Other tests can also be done with a lab. You just have to ask.


Yeah, it's a whole cottage thing: https://www.everlywell.com/


Time in range is arguably a better metric to control anyway, and that’s really easy to track now with a CGM and one of the myriad diabetes apps.


Chronically ill person here, cannot help but agree. "The doctor committed neither malpractice nor acted abusive" is the best outcome you can get out of the average healthcare professional.

It's a profession where practitioners are treated like saints, while having zero incentive to actually do their job- there's no other field in which telling every client "it's all in your head" after running some meaninglessly basic and unlikely to be wrong diagnostics until they give up and go home keeps you employed and paid.


How many people have ever heard the term iatrogenic harm?

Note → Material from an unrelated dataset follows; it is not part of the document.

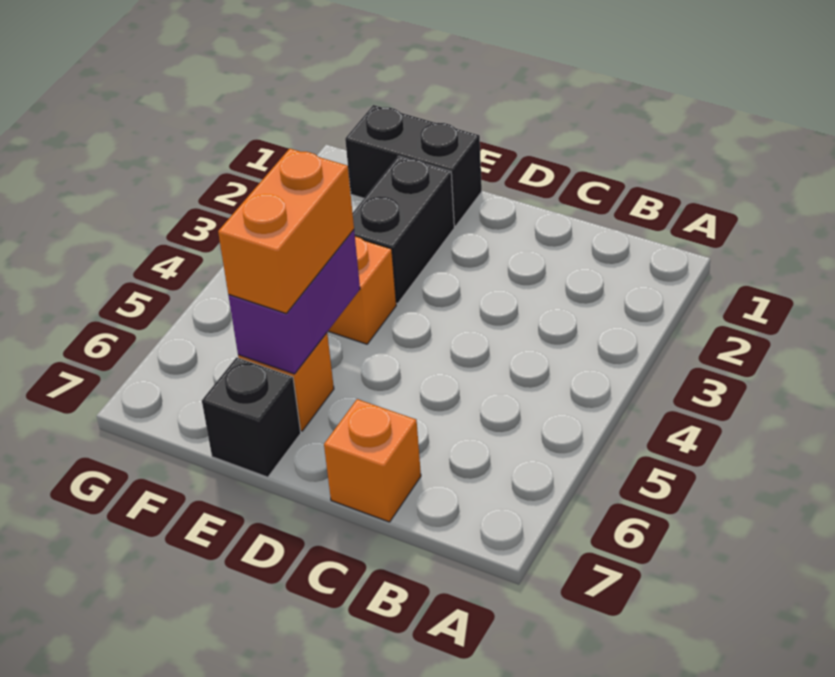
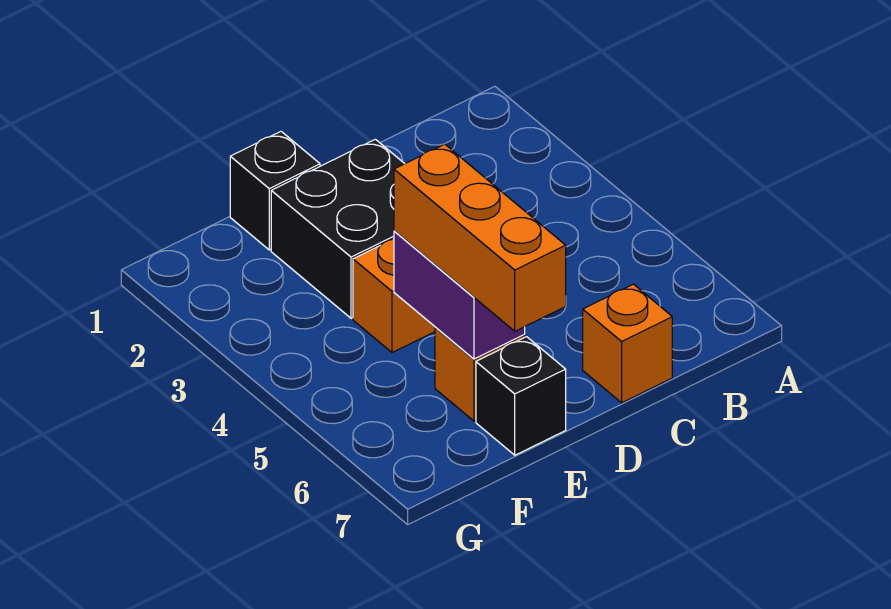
black brick E1:F1 level 1 -> black brick E1 level 1
black brick E2:E3 level 1 -> black brick D2:E3 level 1
orange brick E5:E6 level 3 -> orange brick E5:E7 level 3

Basically no one. "Iatrogenesis refers to harm experienced by patients resulting from medical care"

Studies put iatrogenic harm at about 30%.

It is also estimated that the 14th leading cause of death in the world is iatrogenic harm


30% of what? What studies?


Yup. I cannot believe how much insurance providers bend over for actual fake bullshit like chiropractors, dentists or "naturopathic doctors" who use homeopathic remedies, and related quakery, but then try to screw people over on stuff that's actually scientifically more sound.


Are dentist really fake bullshit tho? Dental insurance is bullshit but like dentistry is a legitimate profession.

Insurance however is selling to the customer and the government, it's easy to cover the fake bullshit.


I mean dentists who peddle homeopathic remedies. This literally happened to me where a dental surgeon had me purchase some homeopathic thing to use before a surgery and gave me scare tactics about how much I needed to use it. I ended up forgetting to use it, and was freaked out. When they told me not to worry, I had a hunch, and sure enough when I got home, I saw "homeopathic" on it.

I ceased all service with this dental surgeon and filed complaints with my states dental board. They told me to pound sand, as I have to show that this stuff would hurt people. You could hear my eyes roll as I listened to the states dental investigator explain this crap to me.


> They told me to pound sand, as I have to show that this stuff would hurt people.

What total nonsense. What the dentist did is actually _worse_ than just stealing the same amount of money from your wallet. I guess the only reasonable approach is to try to ruin the dentist’s reputation publicly. Or I guess to just move on since that dentist is just one in a million professional charlatans in modern American society.


CBC did a study went to 20 dentists each of them found a different number of fillings required


Out of curiosity, where are you from?

FWIW, I agree with you, although I experienced the medical system only as a patient / outsider. I live in a former communist country in Eastern Europe.


At this point I'd rather die in my house. So much of it is obviously crap and it's so inconvenient and expensive I'd rather avoid doctors altogether.


If you’re on hospice, you can die at home while still making use of the US medical system.


Nah I don't want them involved.


Hospice’s amount of involvement is largely up to you. Also hospice doesn’t only help you, but also your family. That said, it is of course your own choice. I would personally want as as little involvement as possible from people outside the family.